You’re gonna be hearing a lot more than usual ’bout Azerbaijan in the coming days, since the nation will be playing host to that wretched entertainment ritual known as Eurovision 2012. The event is supposed to be a coming-out party of sorts for the so-called Land of Fire, which would very much like to attract more Western investment. But those who might contemplate plunging their cash into Azerbaijan should be aware that the Soviet ways die hard in the country. Just ask Khadija Ismayilova, a journalist who is facing a most odious sort of persecution for investigating government corruption:
On March 7, Ismayilova received a letter with the words “behave, whore, or you will be shamed,” along with an envelope of photos taken inside her house of her engaged in sexual activity. The same letter was also sent to two opposition-leaning newspapers, which did not publish the pictures.
On March 14, after Ismayilova stated said in public that she would ignore the threats, video footage – again clearly filmed with a spy camera – inside her home, was posted on a website ostensibly linked to Musavat, an opposition party which has a newspaper of the same name. Both denied any connection to the website, but many internet users were clearly misled into believing they were responsible for carrying the video, judging by the angry comments they posted.
Ismayilova believes the underhand campaign against her is a consequence of her investigations into high-level corruption in Azerbaijan. Her recent report into the business activities of President Ilham Aliyev’s daughters, published by RFE/RL, was one of the very rare Azeri-language articles to discuss the first family.

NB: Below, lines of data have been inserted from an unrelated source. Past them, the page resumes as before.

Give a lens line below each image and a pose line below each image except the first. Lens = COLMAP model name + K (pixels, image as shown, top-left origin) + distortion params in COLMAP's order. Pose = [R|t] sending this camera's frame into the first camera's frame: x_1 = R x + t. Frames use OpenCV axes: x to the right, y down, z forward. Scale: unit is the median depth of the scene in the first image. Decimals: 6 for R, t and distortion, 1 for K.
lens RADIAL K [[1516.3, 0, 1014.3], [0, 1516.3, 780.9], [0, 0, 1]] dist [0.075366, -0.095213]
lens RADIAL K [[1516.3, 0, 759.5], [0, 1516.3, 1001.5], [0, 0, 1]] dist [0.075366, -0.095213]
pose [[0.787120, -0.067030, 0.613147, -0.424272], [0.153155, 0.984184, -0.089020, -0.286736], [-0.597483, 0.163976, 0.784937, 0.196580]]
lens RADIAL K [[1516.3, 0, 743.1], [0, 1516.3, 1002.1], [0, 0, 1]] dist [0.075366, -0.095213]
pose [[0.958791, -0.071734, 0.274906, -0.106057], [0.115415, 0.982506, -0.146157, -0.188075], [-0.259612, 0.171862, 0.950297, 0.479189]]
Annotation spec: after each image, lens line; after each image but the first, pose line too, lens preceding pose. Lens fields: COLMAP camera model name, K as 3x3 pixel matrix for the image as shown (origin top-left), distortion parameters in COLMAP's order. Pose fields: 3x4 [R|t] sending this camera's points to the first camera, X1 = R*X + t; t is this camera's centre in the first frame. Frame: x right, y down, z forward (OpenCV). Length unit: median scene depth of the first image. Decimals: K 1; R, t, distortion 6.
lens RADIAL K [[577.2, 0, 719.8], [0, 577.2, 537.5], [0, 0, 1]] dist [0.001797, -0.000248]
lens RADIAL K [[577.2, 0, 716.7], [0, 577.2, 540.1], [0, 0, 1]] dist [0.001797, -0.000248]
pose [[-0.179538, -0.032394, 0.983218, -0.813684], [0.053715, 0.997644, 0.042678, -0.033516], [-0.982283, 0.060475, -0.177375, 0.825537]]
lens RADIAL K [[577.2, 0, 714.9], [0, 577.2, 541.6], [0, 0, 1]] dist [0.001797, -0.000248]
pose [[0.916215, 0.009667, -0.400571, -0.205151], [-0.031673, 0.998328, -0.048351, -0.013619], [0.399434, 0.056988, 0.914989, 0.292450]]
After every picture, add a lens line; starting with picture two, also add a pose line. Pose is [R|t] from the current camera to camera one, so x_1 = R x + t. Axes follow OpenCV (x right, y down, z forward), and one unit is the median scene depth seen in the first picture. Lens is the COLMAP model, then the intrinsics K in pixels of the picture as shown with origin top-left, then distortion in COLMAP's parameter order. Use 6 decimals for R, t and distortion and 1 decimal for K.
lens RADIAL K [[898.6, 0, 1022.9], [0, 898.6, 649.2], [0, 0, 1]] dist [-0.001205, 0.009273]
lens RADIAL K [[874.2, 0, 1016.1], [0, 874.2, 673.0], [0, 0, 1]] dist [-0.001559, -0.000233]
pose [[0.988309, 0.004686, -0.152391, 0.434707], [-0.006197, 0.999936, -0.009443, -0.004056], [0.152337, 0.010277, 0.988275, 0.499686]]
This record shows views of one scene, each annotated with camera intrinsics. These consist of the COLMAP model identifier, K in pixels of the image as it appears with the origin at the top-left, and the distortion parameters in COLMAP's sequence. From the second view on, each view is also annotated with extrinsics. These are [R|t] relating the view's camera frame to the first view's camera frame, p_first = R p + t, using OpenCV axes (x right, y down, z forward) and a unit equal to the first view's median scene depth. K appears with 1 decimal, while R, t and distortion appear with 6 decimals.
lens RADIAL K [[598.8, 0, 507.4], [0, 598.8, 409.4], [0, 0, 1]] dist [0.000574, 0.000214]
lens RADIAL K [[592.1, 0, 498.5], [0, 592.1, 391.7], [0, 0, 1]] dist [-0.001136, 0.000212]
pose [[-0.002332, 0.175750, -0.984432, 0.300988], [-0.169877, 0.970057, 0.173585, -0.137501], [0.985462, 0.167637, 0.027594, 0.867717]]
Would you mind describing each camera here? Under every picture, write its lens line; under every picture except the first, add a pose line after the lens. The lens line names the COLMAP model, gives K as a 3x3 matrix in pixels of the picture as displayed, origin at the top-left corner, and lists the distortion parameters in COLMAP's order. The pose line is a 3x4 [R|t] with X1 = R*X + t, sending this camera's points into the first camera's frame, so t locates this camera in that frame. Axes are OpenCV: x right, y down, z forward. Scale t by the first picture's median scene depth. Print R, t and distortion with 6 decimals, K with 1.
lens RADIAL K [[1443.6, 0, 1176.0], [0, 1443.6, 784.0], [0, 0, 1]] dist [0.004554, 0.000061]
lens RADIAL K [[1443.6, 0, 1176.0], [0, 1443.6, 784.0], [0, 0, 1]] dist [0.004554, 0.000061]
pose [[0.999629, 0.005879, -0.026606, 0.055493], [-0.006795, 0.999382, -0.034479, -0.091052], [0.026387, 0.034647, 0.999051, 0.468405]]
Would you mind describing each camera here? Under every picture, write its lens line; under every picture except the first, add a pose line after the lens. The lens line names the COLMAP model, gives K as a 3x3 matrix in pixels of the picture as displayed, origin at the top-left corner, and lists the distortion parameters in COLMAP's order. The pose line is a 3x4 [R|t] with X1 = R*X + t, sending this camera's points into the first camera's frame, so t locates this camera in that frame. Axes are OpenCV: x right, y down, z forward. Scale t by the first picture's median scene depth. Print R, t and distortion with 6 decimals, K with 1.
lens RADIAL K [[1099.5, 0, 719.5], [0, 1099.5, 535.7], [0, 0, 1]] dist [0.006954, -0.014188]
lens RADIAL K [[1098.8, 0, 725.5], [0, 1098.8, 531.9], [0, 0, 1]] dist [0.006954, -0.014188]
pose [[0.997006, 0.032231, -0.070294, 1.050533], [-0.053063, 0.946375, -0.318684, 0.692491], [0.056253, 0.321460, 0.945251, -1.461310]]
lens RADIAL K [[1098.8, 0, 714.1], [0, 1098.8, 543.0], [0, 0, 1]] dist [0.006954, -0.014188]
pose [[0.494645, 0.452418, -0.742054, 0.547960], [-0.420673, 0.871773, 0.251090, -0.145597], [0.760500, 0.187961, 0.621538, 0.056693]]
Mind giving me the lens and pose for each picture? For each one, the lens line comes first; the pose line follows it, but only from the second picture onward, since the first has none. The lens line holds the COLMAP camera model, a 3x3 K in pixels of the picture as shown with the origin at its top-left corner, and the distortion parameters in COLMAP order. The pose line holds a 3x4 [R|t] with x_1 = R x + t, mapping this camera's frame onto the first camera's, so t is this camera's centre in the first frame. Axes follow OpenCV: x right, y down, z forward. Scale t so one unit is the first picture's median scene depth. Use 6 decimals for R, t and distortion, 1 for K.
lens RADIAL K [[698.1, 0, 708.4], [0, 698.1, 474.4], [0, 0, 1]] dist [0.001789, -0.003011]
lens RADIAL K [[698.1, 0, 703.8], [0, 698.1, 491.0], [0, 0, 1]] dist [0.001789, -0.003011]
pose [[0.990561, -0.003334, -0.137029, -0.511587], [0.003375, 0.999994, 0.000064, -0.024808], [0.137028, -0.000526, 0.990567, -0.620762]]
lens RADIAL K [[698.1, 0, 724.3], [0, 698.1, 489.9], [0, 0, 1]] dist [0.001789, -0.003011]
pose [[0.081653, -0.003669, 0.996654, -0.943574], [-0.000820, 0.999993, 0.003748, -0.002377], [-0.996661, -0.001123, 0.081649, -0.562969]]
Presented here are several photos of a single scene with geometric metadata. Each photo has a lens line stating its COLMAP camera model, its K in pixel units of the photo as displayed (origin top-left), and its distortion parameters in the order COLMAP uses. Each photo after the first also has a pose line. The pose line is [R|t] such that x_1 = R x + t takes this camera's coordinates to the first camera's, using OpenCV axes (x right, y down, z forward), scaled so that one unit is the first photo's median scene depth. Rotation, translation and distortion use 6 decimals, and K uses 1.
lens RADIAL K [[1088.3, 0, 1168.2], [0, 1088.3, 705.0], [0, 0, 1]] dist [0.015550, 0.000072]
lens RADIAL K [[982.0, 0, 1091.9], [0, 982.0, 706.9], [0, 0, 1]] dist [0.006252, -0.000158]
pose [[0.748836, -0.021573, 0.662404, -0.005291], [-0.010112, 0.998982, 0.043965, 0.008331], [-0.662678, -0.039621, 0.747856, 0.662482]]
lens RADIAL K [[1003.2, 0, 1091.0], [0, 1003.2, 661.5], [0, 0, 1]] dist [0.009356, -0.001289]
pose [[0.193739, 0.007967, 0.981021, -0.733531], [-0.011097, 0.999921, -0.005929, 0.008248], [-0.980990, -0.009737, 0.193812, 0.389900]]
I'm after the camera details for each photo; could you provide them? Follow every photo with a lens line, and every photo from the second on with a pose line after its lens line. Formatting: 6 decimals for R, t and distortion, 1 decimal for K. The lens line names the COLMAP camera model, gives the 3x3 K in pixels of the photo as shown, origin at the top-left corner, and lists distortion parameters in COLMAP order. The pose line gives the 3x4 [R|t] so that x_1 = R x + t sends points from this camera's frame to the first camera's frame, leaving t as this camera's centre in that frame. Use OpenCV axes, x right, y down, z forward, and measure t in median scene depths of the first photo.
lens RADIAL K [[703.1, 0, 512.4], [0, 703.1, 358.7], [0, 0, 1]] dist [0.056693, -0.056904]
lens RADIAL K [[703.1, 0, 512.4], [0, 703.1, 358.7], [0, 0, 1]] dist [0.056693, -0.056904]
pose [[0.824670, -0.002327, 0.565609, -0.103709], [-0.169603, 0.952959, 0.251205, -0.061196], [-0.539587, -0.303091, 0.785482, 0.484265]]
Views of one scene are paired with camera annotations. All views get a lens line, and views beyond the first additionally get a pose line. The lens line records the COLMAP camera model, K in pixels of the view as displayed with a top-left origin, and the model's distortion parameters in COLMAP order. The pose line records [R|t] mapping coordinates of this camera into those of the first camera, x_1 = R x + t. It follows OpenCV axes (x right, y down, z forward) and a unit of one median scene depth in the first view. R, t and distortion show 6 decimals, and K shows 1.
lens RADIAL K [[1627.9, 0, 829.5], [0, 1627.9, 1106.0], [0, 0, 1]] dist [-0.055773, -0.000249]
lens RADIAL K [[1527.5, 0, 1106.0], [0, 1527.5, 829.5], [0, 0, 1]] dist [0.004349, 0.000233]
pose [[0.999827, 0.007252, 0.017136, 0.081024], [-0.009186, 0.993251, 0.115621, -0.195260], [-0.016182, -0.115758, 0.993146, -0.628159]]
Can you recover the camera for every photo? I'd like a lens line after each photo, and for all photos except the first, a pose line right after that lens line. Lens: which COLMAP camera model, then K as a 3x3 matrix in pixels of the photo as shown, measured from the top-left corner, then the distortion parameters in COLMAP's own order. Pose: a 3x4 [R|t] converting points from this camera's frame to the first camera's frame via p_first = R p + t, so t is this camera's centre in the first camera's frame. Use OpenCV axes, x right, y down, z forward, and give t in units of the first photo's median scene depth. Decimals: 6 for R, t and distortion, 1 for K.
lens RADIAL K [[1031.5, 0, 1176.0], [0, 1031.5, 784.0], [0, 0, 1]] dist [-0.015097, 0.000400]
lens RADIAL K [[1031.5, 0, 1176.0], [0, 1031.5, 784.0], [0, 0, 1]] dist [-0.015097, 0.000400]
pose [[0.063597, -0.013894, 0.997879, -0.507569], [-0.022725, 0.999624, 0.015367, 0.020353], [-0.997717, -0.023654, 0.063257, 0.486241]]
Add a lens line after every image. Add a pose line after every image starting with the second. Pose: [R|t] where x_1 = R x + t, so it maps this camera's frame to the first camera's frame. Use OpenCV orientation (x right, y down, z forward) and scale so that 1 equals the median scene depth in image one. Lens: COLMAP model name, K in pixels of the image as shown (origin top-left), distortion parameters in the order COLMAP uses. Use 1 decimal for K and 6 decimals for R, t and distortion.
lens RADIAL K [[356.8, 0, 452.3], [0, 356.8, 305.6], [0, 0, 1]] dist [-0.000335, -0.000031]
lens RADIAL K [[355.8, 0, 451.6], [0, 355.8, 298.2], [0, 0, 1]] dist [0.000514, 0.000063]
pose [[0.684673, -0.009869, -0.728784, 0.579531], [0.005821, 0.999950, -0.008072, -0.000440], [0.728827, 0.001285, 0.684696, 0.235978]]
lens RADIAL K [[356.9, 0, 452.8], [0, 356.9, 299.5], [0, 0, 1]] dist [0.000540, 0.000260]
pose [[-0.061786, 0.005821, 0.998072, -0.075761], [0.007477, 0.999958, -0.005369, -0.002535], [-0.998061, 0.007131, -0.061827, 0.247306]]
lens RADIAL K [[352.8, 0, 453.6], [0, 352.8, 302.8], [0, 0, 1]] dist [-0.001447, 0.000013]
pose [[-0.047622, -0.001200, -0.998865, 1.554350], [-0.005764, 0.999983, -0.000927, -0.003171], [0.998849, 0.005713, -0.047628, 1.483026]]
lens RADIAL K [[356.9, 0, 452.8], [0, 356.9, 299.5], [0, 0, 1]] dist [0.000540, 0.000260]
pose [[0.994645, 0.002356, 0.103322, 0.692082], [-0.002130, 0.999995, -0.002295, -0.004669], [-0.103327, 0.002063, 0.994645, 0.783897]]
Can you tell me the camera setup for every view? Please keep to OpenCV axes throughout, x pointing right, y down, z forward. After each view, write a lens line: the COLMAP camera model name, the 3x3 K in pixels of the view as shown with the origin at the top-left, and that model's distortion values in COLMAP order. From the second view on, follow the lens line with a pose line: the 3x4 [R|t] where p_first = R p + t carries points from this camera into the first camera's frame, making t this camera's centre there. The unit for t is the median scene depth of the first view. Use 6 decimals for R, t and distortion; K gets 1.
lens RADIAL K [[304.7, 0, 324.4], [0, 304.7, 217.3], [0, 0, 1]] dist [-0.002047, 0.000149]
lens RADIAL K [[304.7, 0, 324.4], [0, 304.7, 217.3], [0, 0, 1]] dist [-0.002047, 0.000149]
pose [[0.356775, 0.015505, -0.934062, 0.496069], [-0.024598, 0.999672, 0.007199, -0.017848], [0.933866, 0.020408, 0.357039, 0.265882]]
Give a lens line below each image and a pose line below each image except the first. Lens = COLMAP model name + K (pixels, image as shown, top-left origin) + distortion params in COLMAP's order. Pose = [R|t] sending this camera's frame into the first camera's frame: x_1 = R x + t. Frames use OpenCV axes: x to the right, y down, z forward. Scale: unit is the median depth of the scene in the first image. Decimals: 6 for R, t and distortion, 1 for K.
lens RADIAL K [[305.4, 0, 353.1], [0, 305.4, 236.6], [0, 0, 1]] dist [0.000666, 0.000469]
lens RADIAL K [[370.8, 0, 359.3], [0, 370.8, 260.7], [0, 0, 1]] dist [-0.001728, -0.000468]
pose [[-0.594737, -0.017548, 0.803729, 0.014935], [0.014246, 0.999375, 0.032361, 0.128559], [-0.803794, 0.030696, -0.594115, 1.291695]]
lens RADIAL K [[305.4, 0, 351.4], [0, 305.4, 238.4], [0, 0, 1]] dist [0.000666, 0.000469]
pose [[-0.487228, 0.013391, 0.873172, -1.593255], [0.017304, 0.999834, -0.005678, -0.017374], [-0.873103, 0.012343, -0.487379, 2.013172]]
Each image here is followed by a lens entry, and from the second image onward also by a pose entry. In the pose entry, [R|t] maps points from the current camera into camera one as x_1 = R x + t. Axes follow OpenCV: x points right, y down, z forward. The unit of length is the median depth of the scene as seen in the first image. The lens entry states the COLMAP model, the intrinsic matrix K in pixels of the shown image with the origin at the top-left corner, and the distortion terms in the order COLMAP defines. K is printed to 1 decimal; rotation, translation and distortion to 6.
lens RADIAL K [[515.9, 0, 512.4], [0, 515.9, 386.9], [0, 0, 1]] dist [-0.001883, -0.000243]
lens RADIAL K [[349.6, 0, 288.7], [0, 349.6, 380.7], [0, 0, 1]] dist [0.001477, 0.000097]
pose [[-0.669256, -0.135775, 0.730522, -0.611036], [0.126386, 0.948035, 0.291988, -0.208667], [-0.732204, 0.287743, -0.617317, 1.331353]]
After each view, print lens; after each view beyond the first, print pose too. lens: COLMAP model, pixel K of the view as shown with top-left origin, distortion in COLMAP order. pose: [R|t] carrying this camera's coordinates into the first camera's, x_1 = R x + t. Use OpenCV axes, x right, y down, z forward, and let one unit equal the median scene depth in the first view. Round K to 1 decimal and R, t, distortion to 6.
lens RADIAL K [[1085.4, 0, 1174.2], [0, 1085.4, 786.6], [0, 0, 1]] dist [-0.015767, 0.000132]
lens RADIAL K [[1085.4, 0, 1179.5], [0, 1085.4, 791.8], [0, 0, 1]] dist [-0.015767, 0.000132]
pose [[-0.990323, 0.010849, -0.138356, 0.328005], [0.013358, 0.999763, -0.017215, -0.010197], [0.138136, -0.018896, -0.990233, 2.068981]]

Ismayilova quickly entered my pantheon of heroes for refusing to be cowed by the stealth footage of her bedroom activities—footage that was obviously taken by President Aliyev’s security apparatus. The whole scheme actually has a Keystone Kops element to it, for the blackmailing backfired in spectacular fashion—Ismayilova is now so high-profile that she cannot be disappeared without causing massive backlash against Aliyev’s regime. I hope Ismayilova will take advantage of that fact and now press forward with her reporting with renewed vigor.
I am curious to know what the dictator’s wife thinks of all this. Perhaps she should have been asked in this laughably softball interview, in which she was allowed to parry accusations that the government was demolishing homes to make way for Eurovision-related structures. Gotta love the obsequiousness of the interviewer: “I have to ask the following question…” As if it pains him to do his job.